Biden threatens sanctions on Myanmar after coup
President Joe Biden on Monday warned that the US could reinstate sanctions on Myanmar in the wake of its military seizing power and detaining democratically elected leader Aung San Suu Kyi and other officials.
“The United States removed sanctions on Burma over the past decade based on progress toward democracy,” Biden said in a statement released by the White House, referring to the country by its previous name.
“The reversal of that progress will necessitate an immediate review of our sanction laws and authorities, followed by appropriate action.”
Myanmar’s military seized power on Monday in a coup against the democratically elected government of Suu Kyi, who was detained along with other leaders of her National League for Democracy party in early morning raids on the day the new parliament was set to hold its first session.
“For almost a decade, the people of Burma have been steadily working to establish elections, civilian governance, and the peaceful transfer of power. That progress should be respected,” Biden said in the statement.
“We will work with our partners throughout the region and the world to support the restoration of democracy and the rule of law, as well as to hold accountable those responsible for overturning Burma’s democratic transition.”
In response to a question at the daily news briefing, White House press secretary Jen Psaki refused to elaborate what actions could be taken on Myanmar. She added that Biden’s statement about the coup in Myanmar is directed at all countries in the region, when asked if it was directed at China.
The president’s statement had said, the United States “will stand up for democracy wherever it is under attack.”
The US had removed economic sanctions on Myanmar in 2016.
Biden also called for the international community to “come together in one voice to press the country’s military to immediately relinquish the power they have seized, release the activists and officials they have detained, lift all telecommunications restrictions, and refrain from violence against civilians”.

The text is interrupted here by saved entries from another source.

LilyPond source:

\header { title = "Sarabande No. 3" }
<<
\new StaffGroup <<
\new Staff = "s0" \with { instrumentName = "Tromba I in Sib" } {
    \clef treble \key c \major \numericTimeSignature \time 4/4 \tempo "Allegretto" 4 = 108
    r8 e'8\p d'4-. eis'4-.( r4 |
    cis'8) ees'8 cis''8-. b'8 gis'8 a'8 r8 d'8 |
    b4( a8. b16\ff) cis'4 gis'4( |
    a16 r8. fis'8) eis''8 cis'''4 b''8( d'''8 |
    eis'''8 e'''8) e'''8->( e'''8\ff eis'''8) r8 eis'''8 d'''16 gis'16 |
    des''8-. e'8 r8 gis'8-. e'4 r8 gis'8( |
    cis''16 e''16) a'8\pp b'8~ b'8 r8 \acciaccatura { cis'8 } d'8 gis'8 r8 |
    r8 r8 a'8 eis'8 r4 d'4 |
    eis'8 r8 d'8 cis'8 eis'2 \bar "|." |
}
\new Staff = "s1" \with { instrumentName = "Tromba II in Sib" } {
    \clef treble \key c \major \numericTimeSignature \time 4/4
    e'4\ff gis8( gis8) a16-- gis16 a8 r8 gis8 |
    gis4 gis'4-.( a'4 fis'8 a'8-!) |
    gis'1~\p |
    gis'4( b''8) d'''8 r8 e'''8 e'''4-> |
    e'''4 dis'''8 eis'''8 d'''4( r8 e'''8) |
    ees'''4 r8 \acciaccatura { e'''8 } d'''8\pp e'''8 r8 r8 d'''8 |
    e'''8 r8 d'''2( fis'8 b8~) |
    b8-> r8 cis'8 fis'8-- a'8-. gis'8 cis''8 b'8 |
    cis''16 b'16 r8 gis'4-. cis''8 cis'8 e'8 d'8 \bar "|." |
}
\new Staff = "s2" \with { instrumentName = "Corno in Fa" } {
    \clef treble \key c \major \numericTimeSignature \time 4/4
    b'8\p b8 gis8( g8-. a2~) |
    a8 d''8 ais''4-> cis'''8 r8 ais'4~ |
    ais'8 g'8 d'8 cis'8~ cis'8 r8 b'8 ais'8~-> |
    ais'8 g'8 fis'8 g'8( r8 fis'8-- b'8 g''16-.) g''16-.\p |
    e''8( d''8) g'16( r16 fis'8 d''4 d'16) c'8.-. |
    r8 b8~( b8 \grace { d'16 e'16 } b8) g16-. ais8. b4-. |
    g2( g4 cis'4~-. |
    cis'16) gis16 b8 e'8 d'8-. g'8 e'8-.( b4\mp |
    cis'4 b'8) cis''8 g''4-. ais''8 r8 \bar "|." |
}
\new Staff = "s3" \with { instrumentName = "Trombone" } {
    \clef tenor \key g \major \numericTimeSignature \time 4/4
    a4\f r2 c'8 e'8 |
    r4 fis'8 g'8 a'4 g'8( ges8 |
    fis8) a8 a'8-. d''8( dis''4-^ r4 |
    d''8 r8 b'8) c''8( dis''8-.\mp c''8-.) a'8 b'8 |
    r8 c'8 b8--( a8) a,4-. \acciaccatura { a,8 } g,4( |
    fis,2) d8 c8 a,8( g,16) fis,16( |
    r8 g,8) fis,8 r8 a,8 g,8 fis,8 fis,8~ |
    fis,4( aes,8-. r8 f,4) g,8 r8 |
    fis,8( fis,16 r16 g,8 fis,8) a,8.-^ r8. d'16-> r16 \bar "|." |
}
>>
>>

Secretary of state Antony Blinken expressed “grave concern and alarm” over the situation in a separate statement. “We call on Burmese military leaders to release all government officials and civil society leaders and respect the will of the people of Burma as expressed in democratic elections on November 8,” Blinken said. “The United States stands with the people of Burma in their aspirations for democracy, freedom, peace, and development. The military must reverse these actions immediately.”
On Sunday, the White House had put out a statement saying the United States opposes any attempt to alter the outcome of recent elections or impede Myanmar’s democratic transition, and will take action against those responsible if these steps are not reversed.